Consignes de travail:
• A. Reproduisez à l'identique le passage du texte sur la justice qui commence aux mots « Emergent Strategy, adrienne » et se termine après « attitudes des militant.e.s). ».
• B. Poursuivez la rédaction du texte sur la justice à partir de sa dernière phrase.

Texte à étudier:
------------------------------------------------

Emergent Strategy, adrienne maree brown

Je ne crois pas vraiment en la justice. Et j’entends aussi par-là les notions de responsabilité, de justice restauratrice, de justice transformatrice et la plupart des concepts qui ont pris d’assaut la « culture » de la justice sociale. Par contre je crois fermement en l’intégrité, en l’honnêteté et en l’honneur d’une personne (alors qu’on entend souvent le mot « intégrité » dans les cercles engagés pour la justice sociale, l’honnêteté et l’honneur comme je les conçois me viennent de ma famille chinoise et de mon éducation. au passage, la notion d’« honneur » n’est jamais invoquée dans les mouvements pour la justice sociale, et je ressens clairement son absence d’influence sur les attitudes des militant.e.s).

------------------------------------------------

Données à examiner:

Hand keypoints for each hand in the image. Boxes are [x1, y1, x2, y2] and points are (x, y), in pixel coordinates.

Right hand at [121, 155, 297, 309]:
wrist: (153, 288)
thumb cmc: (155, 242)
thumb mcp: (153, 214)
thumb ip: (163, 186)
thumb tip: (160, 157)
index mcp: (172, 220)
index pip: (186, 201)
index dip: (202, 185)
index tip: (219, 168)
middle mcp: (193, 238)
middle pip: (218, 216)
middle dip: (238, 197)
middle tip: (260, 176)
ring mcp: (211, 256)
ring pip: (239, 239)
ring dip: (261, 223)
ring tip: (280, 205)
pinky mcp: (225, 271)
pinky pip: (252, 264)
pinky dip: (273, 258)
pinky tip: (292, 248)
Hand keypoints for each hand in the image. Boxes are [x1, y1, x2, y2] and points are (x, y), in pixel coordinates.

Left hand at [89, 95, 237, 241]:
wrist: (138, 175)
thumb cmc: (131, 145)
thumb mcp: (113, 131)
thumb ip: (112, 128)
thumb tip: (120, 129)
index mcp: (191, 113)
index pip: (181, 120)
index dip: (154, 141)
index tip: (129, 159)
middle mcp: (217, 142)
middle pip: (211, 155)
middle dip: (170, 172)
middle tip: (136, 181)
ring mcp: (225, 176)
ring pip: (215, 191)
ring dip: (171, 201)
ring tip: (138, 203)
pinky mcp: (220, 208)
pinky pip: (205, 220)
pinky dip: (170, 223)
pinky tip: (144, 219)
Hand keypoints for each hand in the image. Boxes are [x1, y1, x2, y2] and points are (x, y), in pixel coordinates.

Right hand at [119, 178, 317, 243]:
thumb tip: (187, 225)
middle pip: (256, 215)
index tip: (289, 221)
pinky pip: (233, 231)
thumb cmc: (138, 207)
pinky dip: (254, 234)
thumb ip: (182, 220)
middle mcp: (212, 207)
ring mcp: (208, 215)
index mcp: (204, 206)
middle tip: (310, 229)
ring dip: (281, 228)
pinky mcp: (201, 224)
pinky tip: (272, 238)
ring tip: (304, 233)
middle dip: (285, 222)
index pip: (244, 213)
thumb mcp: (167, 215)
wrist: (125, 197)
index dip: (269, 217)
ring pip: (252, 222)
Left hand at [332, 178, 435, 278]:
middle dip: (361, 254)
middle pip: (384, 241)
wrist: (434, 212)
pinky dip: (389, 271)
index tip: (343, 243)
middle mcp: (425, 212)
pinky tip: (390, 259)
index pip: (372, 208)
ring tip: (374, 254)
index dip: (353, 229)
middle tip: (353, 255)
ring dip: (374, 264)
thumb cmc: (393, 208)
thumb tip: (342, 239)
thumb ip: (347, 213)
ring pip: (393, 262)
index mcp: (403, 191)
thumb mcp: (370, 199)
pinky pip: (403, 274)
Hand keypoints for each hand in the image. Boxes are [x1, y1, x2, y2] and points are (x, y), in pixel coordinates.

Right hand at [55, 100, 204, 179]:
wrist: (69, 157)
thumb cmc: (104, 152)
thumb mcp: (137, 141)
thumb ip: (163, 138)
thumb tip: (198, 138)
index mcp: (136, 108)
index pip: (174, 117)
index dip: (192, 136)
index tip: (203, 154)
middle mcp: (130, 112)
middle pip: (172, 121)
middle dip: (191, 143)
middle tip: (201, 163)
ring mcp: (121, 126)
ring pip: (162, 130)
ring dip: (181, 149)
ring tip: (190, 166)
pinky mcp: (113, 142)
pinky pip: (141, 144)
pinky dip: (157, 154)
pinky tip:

------------------------------------------------

Réponses attendues:
• A.
Emergent Strategy, adrienne maree brown

Je ne crois pas vraiment en la justice. Et j’entends aussi par-là les notions de responsabilité, de justice restauratrice, de justice transformatrice et la plupart des concepts qui ont pris d’assaut la « culture » de la justice sociale. Par contre je crois fermement en l’intégrité, en l’honnêteté et en l’honneur d’une personne (alors qu’on entend souvent le mot « intégrité » dans les cercles engagés pour la justice sociale, l’honnêteté et l’honneur comme je les conçois me viennent de ma famille chinoise et de mon éducation. au passage, la notion d’« honneur » n’est jamais invoquée dans les mouvements pour la justice sociale, et je ressens clairement son absence d’influence sur les attitudes des militant.e.s).

• B.
À une époque, je croyais beaucoup plus en la notion de justice. J’avais avalé la soupe qu’on m’avait servie, même si je n’ai jamais été au clair sur ce que signifiait exactement la justice. Ironiquement, je pense que beaucoup de personnes impliquées dans le « militantisme » pour la justice sociale – j’utilise des gros guillemets parce que le militantisme veut dire des choses très différentes pour différentes personnes – n’ont pas une définition très claire de ce qu’est la justice. Bien sûr, il y a un sous-groupe de personnes qui ont beaucoup réfléchi à la notion de justice mais, à mon sens, il y a d’énormes désaccords entre elleux et beaucoup de confusion. Et ça se comprend. La justice reste un concept philosophique assez prétentieux.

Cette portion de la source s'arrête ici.